#### Quoted passage:
========================
Bioethicist LOL over “science” shenanigans in 2015

Steve MilesThe following is a guest post written by Steven Miles, MD, Professor and Maas Family Endowed Chair in Bioethics at the University of Minnesota Medical School. He chose to LOL instead of SIS (scowl in silence).

There were too many episodes of “science shenanigans” that lured unquestioning journalists in 2015. This is a listicle, not a “Top Ten List.” Some of this stuff was adequately covered by journalists.  Too much of it wasn’t.

As the saying goes, “you can fool some of the people some of the time.” (By the way, neither Abe Lincoln nor PT Barnum, despite what the web tells you, is credibly sourced to that quote.)

NFL’s science factory—Still crazy after all these years. 

By now, everyone knows the story of how a brilliant and brave neuropathologist, Dr. Omalu, brought Chronic Traumatic Encephalopathy in football players to light. Lives and families were destroyed by a business combine that hid its casualties. A book, “League of Denial,” details how the science factory worked, concocting worthless studies and then sending them to the biased stewardship of a special editor who overrode caustic peer reviews and published the papers in the peer-reviewed medical literature. Normally, when research is found to be corrupt, papers are retracted. But in this case the retraction process was turned on its head. The NFL unsuccessfully tried to force Dr. Omalu to retract his valid paper. Meanwhile the journal and the NFL has protected its false studies. Their rheumatologist with a career of sports medicine misconduct remains on the payroll.
========================
#### Problem statement:
Pick up the guest post above about 2015 science shenanigans and keep writing it, starting right after its last sentence.

#### Saved data entries:
========================
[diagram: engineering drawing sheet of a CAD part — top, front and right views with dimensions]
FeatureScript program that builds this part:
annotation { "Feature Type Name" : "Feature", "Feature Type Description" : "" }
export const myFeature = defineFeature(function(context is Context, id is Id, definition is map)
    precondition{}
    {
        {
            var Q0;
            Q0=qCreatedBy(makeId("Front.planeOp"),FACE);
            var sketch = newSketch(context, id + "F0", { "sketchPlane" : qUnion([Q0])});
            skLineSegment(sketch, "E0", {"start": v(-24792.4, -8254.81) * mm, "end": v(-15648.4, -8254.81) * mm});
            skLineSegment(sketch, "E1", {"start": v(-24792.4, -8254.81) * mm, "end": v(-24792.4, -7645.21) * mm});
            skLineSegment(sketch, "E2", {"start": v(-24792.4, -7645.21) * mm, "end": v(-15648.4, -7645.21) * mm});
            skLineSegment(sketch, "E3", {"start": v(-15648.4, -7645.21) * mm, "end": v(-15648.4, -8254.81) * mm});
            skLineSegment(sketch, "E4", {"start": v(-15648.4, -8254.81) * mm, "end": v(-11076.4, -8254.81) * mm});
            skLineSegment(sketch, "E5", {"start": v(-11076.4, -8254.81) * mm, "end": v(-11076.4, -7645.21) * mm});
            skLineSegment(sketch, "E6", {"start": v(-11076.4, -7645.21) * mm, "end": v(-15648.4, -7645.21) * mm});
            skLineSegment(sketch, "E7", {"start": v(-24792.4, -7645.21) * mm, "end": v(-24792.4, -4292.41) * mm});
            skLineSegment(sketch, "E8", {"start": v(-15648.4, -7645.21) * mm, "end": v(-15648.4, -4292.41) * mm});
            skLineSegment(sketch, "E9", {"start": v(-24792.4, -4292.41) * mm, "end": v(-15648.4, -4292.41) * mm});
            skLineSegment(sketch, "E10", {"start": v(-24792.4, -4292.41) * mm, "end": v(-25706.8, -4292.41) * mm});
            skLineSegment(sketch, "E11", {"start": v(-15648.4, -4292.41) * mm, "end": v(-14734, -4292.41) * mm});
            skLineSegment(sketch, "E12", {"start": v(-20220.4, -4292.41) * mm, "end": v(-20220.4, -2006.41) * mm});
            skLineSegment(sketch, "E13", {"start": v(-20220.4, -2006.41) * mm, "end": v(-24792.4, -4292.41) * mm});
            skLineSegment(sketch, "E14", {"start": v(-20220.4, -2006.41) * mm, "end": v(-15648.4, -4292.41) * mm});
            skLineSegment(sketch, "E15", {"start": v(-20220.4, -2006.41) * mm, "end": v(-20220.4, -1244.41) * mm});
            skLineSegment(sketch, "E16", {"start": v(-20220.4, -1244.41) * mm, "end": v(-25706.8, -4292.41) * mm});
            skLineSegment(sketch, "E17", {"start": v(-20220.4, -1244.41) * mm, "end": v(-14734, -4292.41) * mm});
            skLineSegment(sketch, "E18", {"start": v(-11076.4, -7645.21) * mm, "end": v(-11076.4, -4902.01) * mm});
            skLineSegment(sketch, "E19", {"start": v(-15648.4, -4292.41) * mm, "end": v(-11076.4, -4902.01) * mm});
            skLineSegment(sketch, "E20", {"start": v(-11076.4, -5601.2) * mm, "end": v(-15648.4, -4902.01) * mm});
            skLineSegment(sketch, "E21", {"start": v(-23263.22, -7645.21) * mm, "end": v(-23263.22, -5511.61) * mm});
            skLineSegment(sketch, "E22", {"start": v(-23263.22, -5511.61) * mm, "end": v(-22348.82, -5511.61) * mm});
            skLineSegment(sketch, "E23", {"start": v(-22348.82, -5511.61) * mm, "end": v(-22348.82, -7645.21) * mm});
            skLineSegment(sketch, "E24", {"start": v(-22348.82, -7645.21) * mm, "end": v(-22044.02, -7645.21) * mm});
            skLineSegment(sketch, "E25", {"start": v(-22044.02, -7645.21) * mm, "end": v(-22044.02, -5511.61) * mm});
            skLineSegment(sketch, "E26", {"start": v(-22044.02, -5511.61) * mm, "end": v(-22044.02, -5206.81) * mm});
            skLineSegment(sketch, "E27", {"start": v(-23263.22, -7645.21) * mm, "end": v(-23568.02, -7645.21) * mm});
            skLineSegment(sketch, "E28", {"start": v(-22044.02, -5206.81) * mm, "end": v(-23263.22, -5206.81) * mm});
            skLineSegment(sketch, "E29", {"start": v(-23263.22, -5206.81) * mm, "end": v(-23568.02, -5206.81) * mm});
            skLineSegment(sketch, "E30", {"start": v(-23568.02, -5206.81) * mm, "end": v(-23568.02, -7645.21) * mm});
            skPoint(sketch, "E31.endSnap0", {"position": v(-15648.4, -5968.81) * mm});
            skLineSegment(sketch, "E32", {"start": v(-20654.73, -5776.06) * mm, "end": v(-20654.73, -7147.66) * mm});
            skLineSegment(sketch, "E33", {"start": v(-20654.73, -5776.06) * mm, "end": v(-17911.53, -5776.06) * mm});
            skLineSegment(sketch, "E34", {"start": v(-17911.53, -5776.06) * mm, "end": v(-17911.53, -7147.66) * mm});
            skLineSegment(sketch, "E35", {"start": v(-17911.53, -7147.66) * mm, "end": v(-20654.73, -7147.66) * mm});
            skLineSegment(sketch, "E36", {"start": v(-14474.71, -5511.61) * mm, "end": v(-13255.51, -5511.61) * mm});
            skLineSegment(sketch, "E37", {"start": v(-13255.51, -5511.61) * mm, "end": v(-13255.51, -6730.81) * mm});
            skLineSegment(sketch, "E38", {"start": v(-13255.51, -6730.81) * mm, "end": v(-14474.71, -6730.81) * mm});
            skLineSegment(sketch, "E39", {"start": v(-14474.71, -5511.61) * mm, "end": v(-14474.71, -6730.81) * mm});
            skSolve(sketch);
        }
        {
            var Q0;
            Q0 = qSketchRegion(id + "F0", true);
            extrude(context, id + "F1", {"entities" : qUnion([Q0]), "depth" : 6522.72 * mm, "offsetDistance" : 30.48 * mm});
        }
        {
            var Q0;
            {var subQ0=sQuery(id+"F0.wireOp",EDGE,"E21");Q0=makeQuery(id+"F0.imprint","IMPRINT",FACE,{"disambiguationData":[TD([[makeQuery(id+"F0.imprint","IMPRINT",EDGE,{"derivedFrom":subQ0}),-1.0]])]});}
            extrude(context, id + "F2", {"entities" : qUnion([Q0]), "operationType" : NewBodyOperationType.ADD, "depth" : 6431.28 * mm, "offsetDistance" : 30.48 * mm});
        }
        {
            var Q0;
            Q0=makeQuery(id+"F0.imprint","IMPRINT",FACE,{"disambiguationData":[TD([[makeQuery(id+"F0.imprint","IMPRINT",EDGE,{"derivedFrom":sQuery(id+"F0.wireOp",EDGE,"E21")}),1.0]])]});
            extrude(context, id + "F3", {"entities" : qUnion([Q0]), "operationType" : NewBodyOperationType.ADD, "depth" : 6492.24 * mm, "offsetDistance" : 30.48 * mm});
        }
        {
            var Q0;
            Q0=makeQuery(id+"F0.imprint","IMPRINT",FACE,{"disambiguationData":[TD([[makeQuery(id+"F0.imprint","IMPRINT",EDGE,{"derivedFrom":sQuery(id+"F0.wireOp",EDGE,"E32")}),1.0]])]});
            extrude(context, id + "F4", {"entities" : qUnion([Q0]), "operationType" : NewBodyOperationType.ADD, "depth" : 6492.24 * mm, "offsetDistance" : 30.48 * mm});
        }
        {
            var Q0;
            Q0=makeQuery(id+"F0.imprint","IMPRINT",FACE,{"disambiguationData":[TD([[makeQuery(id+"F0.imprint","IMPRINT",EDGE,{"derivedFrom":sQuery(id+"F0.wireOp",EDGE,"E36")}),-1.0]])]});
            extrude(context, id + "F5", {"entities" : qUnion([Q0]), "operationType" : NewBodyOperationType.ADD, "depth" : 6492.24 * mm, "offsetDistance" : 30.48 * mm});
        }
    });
========================
#### Reply to the task:
What is so galling about this is that the peer reviewed papers produced by the NFL remain enshrined without retraction in prestigious science journals.

Stem cells—are like the pricey charms in computer games. 

Journalists played with ferocious intensity.

Stem cells may well have an important role in medicine but it is a safe bet that testimonials and hucksters on the media-midway will not pave the way.

Coca Cola—Carbonated corn syrup does not make you fat

Coca Cola got caught this year in a multinational effort to convince people that soda pop does not make you fat. Despite previous plants on news media like CNN and USA Today from the not so distant past, in 2015 Coca-Cola’s fake science factory was outed and possibly shut down.

Why does it take Mother Jones to show that major universities and professional associations drinking money-sugared corp-water lie through their decayed teeth?

Lumosity—Brain games will keep you from getting demented. 

In 2015, Lumosity stories have become a favorite of the Lifestyle Sections of bottom-feeding newspapers. It is claimed, without research of course, that Lumosity can even help a person stop smoking.

Flash! Slot machines (née: one-armed-bandits) are also designed by neuroscientists to get millions of people to sit in front of screens and put in their credit card. Some neuroscientists are lashing out against the hype.

Look in the dictionary. If it’s not there (e.g., the word is luminosity not Lumosity©), the odds are it is a shill.

Frackers—It is annoying when your tap water bursts into flame. 

I understand that you are upset but really, it is a fire hazard, not a health hazard and besides, methane water is an old Indian tradition.

And then there’s the Forbes blog post, “Don’t Be Swayed By Faucets On Fire And Other Anti-Fracking Propaganda.”

There are times when the style manual should permit using a LOL [laughing out loud] emoticon to punctuate a source’s sentence.

Exxon—A blowtorch Christmas is because we had no idea

Exxon was faking the science to conceal climate change. Anti-science is an American blood sport with countless teams and cheerleaders. Pro-oil, anti-gun, anti-vaccine: the list is infinite. Legislators close their eyes to this foolishness according to the intensity of election fundraising.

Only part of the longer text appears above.